» Exercise description
Between the lines holding "簡単な日本語文章に対訳したコーパス" and "# Rust Application", inclusive, swap "感情表現" for "感情語" and write out only those lines, otherwise unchanged.

Saved entries:
☆ ☆ ☆ ☆
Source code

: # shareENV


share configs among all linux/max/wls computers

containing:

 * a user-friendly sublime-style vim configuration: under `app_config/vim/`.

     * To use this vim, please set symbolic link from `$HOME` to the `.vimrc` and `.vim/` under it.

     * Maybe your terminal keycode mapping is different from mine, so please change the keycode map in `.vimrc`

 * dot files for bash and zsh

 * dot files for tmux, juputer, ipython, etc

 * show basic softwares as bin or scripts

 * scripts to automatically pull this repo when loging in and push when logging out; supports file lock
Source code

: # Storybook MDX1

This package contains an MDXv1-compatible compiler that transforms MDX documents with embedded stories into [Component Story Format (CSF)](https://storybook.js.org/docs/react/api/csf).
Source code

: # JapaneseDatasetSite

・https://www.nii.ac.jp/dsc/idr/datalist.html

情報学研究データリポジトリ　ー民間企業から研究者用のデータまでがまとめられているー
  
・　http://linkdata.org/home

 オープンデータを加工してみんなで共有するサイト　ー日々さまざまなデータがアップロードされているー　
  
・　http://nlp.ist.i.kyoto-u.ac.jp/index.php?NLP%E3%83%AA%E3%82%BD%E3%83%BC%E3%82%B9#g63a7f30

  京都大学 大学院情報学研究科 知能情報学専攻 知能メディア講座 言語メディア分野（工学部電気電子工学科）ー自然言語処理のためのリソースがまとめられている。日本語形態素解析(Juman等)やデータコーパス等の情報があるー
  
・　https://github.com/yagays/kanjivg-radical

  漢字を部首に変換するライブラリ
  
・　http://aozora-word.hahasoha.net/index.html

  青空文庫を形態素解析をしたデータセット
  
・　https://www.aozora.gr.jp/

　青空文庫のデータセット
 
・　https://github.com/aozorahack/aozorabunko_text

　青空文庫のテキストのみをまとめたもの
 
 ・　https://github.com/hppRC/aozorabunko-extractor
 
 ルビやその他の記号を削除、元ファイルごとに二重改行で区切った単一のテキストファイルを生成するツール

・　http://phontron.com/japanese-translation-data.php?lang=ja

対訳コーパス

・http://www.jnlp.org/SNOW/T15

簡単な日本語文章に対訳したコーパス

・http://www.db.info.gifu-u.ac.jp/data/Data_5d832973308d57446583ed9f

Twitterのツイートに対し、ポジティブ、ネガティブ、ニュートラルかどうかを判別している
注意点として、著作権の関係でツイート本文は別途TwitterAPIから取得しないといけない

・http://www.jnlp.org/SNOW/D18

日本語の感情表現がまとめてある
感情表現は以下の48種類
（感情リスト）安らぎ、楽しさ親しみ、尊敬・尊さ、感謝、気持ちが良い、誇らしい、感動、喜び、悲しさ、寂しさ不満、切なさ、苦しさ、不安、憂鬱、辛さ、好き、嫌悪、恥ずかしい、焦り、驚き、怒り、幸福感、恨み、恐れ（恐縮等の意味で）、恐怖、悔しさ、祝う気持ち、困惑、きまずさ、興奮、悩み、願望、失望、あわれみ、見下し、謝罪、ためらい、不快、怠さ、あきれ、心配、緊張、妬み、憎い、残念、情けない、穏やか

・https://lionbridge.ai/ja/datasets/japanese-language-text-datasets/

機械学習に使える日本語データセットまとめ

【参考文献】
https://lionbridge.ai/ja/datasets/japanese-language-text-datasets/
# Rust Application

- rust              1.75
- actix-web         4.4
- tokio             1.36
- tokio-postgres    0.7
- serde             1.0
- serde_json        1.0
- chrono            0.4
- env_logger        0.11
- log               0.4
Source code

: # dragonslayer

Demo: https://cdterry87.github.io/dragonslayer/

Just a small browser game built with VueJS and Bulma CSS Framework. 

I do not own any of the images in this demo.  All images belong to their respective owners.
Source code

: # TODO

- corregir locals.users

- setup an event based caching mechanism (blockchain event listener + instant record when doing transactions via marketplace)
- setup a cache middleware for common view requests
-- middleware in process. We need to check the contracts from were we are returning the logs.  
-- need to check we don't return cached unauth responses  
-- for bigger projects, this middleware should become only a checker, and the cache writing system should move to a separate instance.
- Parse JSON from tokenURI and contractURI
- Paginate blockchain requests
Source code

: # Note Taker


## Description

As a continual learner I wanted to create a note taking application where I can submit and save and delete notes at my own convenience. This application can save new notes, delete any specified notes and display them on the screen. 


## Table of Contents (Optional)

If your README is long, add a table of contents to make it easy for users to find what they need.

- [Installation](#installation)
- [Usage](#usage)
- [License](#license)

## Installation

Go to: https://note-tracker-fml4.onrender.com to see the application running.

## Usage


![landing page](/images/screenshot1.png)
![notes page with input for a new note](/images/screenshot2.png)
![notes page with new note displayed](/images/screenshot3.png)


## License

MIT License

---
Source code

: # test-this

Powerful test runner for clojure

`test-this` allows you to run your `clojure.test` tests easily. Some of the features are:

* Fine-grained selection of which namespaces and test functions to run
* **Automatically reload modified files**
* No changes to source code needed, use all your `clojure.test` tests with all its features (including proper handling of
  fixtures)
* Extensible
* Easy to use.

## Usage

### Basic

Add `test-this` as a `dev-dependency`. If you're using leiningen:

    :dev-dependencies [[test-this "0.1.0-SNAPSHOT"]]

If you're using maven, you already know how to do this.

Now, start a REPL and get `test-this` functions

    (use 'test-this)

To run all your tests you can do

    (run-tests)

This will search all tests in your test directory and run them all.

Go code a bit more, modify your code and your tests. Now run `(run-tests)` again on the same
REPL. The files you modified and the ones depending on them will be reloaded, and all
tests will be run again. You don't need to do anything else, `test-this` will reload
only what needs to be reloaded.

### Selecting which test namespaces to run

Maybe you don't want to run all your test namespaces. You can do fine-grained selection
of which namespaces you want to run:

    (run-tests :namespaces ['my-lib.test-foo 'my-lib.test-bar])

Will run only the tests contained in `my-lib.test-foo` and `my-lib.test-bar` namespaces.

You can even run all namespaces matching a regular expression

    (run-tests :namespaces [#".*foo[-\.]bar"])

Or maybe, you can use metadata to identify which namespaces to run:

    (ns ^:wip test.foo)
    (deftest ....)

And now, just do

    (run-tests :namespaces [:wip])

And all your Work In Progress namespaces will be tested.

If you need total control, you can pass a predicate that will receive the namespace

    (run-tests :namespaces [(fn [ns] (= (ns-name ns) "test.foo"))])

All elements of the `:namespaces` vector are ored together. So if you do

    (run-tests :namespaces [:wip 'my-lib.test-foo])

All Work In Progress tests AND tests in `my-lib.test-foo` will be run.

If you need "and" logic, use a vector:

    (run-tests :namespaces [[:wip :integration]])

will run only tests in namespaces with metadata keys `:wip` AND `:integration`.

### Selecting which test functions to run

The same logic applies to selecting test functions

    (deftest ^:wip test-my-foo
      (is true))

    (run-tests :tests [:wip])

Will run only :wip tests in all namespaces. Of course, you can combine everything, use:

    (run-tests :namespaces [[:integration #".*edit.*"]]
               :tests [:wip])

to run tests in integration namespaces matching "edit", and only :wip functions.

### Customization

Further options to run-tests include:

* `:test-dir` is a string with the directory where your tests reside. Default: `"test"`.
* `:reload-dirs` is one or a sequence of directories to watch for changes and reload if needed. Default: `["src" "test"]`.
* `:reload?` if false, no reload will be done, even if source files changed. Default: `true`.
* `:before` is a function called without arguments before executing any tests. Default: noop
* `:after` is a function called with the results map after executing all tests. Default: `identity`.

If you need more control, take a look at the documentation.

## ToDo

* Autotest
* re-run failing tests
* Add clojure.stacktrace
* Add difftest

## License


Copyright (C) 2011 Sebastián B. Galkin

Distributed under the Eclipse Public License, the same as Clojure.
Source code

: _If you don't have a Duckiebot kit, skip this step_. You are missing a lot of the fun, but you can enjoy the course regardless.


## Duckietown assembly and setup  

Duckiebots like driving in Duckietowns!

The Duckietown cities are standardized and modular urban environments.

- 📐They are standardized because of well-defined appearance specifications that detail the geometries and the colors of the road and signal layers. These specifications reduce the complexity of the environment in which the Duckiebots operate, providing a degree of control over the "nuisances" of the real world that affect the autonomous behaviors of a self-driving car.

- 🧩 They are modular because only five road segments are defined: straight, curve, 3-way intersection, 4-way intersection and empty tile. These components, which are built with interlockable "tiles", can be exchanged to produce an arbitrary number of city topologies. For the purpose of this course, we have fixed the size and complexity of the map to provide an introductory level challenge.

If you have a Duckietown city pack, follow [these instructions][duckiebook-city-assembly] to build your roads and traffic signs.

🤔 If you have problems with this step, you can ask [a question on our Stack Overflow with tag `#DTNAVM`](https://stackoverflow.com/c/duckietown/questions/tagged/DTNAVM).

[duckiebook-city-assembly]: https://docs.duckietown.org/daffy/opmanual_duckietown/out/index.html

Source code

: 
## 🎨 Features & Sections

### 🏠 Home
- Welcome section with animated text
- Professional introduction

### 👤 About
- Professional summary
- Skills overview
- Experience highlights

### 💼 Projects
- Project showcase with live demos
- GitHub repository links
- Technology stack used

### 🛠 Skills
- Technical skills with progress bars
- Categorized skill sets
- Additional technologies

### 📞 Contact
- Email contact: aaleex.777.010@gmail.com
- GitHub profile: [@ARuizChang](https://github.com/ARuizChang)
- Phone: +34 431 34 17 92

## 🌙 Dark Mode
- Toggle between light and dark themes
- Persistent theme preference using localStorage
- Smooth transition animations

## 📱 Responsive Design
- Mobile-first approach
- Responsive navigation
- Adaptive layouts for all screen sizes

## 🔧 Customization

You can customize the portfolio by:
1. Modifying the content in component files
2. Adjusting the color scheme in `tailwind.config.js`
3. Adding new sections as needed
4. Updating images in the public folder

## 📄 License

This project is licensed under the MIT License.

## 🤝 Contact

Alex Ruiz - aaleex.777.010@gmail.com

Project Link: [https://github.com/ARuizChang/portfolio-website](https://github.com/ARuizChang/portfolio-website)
☆ ☆ ☆ ☆
» Answer below
簡単な日本語文章に対訳したコーパス

・http://www.db.info.gifu-u.ac.jp/data/Data_5d832973308d57446583ed9f

Twitterのツイートに対し、ポジティブ、ネガティブ、ニュートラルかどうかを判別している
注意点として、著作権の関係でツイート本文は別途TwitterAPIから取得しないといけない

・http://www.jnlp.org/SNOW/D18

日本語の感情語がまとめてある
感情語は以下の48種類
（感情リスト）安らぎ、楽しさ親しみ、尊敬・尊さ、感謝、気持ちが良い、誇らしい、感動、喜び、悲しさ、寂しさ不満、切なさ、苦しさ、不安、憂鬱、辛さ、好き、嫌悪、恥ずかしい、焦り、驚き、怒り、幸福感、恨み、恐れ（恐縮等の意味で）、恐怖、悔しさ、祝う気持ち、困惑、きまずさ、興奮、悩み、願望、失望、あわれみ、見下し、謝罪、ためらい、不快、怠さ、あきれ、心配、緊張、妬み、憎い、残念、情けない、穏やか

・https://lionbridge.ai/ja/datasets/japanese-language-text-datasets/

機械学習に使える日本語データセットまとめ

【参考文献】
https://lionbridge.ai/ja/datasets/japanese-language-text-datasets/
# Rust Application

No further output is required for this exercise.